Listed records>
-------------------------
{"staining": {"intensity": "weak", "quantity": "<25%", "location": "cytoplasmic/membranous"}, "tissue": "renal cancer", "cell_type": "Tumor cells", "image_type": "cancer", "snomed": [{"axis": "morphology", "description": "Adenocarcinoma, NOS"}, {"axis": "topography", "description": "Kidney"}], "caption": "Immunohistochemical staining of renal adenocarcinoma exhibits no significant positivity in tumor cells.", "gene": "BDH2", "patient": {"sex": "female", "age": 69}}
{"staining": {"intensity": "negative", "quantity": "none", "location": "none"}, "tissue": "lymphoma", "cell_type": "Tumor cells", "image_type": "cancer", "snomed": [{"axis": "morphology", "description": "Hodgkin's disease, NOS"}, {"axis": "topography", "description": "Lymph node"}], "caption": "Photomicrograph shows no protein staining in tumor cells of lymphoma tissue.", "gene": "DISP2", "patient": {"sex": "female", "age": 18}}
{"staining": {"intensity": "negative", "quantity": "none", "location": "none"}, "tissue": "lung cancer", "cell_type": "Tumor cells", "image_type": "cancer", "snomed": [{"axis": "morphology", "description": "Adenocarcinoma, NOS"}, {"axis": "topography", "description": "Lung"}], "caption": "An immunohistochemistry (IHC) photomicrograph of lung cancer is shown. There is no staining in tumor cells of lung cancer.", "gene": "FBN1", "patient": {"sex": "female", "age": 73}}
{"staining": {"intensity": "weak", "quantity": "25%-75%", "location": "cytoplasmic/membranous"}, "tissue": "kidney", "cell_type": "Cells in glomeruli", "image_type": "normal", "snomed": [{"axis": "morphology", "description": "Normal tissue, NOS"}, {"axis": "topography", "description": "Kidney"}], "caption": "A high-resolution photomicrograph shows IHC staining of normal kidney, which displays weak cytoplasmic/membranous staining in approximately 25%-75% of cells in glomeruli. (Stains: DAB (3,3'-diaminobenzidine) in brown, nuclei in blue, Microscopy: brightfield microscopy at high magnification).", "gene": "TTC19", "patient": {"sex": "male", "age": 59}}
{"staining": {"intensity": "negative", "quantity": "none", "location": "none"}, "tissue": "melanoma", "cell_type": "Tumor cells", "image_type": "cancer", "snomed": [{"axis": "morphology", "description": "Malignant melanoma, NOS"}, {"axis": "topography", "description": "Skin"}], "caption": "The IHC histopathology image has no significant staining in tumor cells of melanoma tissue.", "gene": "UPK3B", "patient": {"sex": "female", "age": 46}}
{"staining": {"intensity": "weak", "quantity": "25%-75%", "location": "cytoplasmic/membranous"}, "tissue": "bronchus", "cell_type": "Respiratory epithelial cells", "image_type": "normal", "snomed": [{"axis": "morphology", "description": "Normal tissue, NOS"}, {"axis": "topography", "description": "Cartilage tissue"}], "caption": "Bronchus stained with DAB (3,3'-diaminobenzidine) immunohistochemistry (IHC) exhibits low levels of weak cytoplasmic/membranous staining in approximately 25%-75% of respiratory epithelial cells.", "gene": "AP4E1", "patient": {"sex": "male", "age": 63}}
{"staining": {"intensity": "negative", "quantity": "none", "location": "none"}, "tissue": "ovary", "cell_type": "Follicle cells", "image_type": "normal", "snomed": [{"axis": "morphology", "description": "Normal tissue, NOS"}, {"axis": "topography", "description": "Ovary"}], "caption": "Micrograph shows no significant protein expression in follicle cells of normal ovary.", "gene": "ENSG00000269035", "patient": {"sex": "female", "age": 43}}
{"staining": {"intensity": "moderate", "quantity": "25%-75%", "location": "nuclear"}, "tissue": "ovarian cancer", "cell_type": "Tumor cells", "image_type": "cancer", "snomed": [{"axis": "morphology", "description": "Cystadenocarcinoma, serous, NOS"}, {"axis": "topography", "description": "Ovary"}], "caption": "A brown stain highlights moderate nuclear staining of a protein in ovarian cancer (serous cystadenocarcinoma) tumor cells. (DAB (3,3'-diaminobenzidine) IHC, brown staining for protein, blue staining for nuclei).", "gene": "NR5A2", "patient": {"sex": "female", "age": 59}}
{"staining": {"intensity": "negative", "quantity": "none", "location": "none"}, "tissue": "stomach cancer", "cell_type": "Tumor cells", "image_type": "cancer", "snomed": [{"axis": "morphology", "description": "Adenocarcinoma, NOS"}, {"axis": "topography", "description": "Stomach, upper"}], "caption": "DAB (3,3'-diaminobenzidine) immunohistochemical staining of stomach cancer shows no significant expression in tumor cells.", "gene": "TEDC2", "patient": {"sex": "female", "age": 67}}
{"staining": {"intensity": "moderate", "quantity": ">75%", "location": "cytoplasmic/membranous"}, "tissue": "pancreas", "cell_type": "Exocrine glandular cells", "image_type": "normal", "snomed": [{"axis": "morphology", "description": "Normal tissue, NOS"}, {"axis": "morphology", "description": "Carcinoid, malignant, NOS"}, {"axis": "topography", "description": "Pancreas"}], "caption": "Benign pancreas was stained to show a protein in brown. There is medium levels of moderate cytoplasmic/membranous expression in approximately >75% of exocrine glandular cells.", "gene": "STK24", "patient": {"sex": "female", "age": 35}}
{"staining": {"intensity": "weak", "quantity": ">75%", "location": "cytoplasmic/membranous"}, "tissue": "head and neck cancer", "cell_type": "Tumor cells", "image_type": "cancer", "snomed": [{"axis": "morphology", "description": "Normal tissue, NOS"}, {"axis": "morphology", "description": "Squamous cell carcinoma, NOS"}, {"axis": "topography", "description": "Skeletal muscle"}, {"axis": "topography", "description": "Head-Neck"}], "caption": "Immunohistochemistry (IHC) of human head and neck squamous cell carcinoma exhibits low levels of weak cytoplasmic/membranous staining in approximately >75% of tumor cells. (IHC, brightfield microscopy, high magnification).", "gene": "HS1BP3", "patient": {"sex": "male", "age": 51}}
-------------------------
This exercise calls for the entries to be restated exactly.

Completed exercise>
{"staining": {"intensity": "weak", "quantity": "<25%", "location": "cytoplasmic/membranous"}, "tissue": "renal cancer", "cell_type": "Tumor cells", "image_type": "cancer", "snomed": [{"axis": "morphology", "description": "Adenocarcinoma, NOS"}, {"axis": "topography", "description": "Kidney"}], "caption": "Immunohistochemical staining of renal adenocarcinoma exhibits no significant positivity in tumor cells.", "gene": "BDH2", "patient": {"sex": "female", "age": 69}}
{"staining": {"intensity": "negative", "quantity": "none", "location": "none"}, "tissue": "lymphoma", "cell_type": "Tumor cells", "image_type": "cancer", "snomed": [{"axis": "morphology", "description": "Hodgkin's disease, NOS"}, {"axis": "topography", "description": "Lymph node"}], "caption": "Photomicrograph shows no protein staining in tumor cells of lymphoma tissue.", "gene": "DISP2", "patient": {"sex": "female", "age": 18}}
{"staining": {"intensity": "negative", "quantity": "none", "location": "none"}, "tissue": "lung cancer", "cell_type": "Tumor cells", "image_type": "cancer", "snomed": [{"axis": "morphology", "description": "Adenocarcinoma, NOS"}, {"axis": "topography", "description": "Lung"}], "caption": "An immunohistochemistry (IHC) photomicrograph of lung cancer is shown. There is no staining in tumor cells of lung cancer.", "gene": "FBN1", "patient": {"sex": "female", "age": 73}}
{"staining": {"intensity": "weak", "quantity": "25%-75%", "location": "cytoplasmic/membranous"}, "tissue": "kidney", "cell_type": "Cells in glomeruli", "image_type": "normal", "snomed": [{"axis": "morphology", "description": "Normal tissue, NOS"}, {"axis": "topography", "description": "Kidney"}], "caption": "A high-resolution photomicrograph shows IHC staining of normal kidney, which displays weak cytoplasmic/membranous staining in approximately 25%-75% of cells in glomeruli. (Stains: DAB (3,3'-diaminobenzidine) in brown, nuclei in blue, Microscopy: brightfield microscopy at high magnification).", "gene": "TTC19", "patient": {"sex": "male", "age": 59}}
{"staining": {"intensity": "negative", "quantity": "none", "location": "none"}, "tissue": "melanoma", "cell_type": "Tumor cells", "image_type": "cancer", "snomed": [{"axis": "morphology", "description": "Malignant melanoma, NOS"}, {"axis": "topography", "description": "Skin"}], "caption": "The IHC histopathology image has no significant staining in tumor cells of melanoma tissue.", "gene": "UPK3B", "patient": {"sex": "female", "age": 46}}
{"staining": {"intensity": "weak", "quantity": "25%-75%", "location": "cytoplasmic/membranous"}, "tissue": "bronchus", "cell_type": "Respiratory epithelial cells", "image_type": "normal", "snomed": [{"axis": "morphology", "description": "Normal tissue, NOS"}, {"axis": "topography", "description": "Cartilage tissue"}], "caption": "Bronchus stained with DAB (3,3'-diaminobenzidine) immunohistochemistry (IHC) exhibits low levels of weak cytoplasmic/membranous staining in approximately 25%-75% of respiratory epithelial cells.", "gene": "AP4E1", "patient": {"sex": "male", "age": 63}}
{"staining": {"intensity": "negative", "quantity": "none", "location": "none"}, "tissue": "ovary", "cell_type": "Follicle cells", "image_type": "normal", "snomed": [{"axis": "morphology", "description": "Normal tissue, NOS"}, {"axis": "topography", "description": "Ovary"}], "caption": "Micrograph shows no significant protein expression in follicle cells of normal ovary.", "gene": "ENSG00000269035", "patient": {"sex": "female", "age": 43}}
{"staining": {"intensity": "moderate", "quantity": "25%-75%", "location": "nuclear"}, "tissue": "ovarian cancer", "cell_type": "Tumor cells", "image_type": "cancer", "snomed": [{"axis": "morphology", "description": "Cystadenocarcinoma, serous, NOS"}, {"axis": "topography", "description": "Ovary"}], "caption": "A brown stain highlights moderate nuclear staining of a protein in ovarian cancer (serous cystadenocarcinoma) tumor cells. (DAB (3,3'-diaminobenzidine) IHC, brown staining for protein, blue staining for nuclei).", "gene": "NR5A2", "patient": {"sex": "female", "age": 59}}
{"staining": {"intensity": "negative", "quantity": "none", "location": "none"}, "tissue": "stomach cancer", "cell_type": "Tumor cells", "image_type": "cancer", "snomed": [{"axis": "morphology", "description": "Adenocarcinoma, NOS"}, {"axis": "topography", "description": "Stomach, upper"}], "caption": "DAB (3,3'-diaminobenzidine) immunohistochemical staining of stomach cancer shows no significant expression in tumor cells.", "gene": "TEDC2", "patient": {"sex": "female", "age": 67}}
{"staining": {"intensity": "moderate", "quantity": ">75%", "location": "cytoplasmic/membranous"}, "tissue": "pancreas", "cell_type": "Exocrine glandular cells", "image_type": "normal", "snomed": [{"axis": "morphology", "description": "Normal tissue, NOS"}, {"axis": "morphology", "description": "Carcinoid, malignant, NOS"}, {"axis": "topography", "description": "Pancreas"}], "caption": "Benign pancreas was stained to show a protein in brown. There is medium levels of moderate cytoplasmic/membranous expression in approximately >75% of exocrine glandular cells.", "gene": "STK24", "patient": {"sex": "female", "age": 35}}
{"staining": {"intensity": "weak", "quantity": ">75%", "location": "cytoplasmic/membranous"}, "tissue": "head and neck cancer", "cell_type": "Tumor cells", "image_type": "cancer", "snomed": [{"axis": "morphology", "description": "Normal tissue, NOS"}, {"axis": "morphology", "description": "Squamous cell carcinoma, NOS"}, {"axis": "topography", "description": "Skeletal muscle"}, {"axis": "topography", "description": "Head-Neck"}], "caption": "Immunohistochemistry (IHC) of human head and neck squamous cell carcinoma exhibits low levels of weak cytoplasmic/membranous staining in approximately >75% of tumor cells. (IHC, brightfield microscopy, high magnification).", "gene": "HS1BP3", "patient": {"sex": "male", "age": 51}}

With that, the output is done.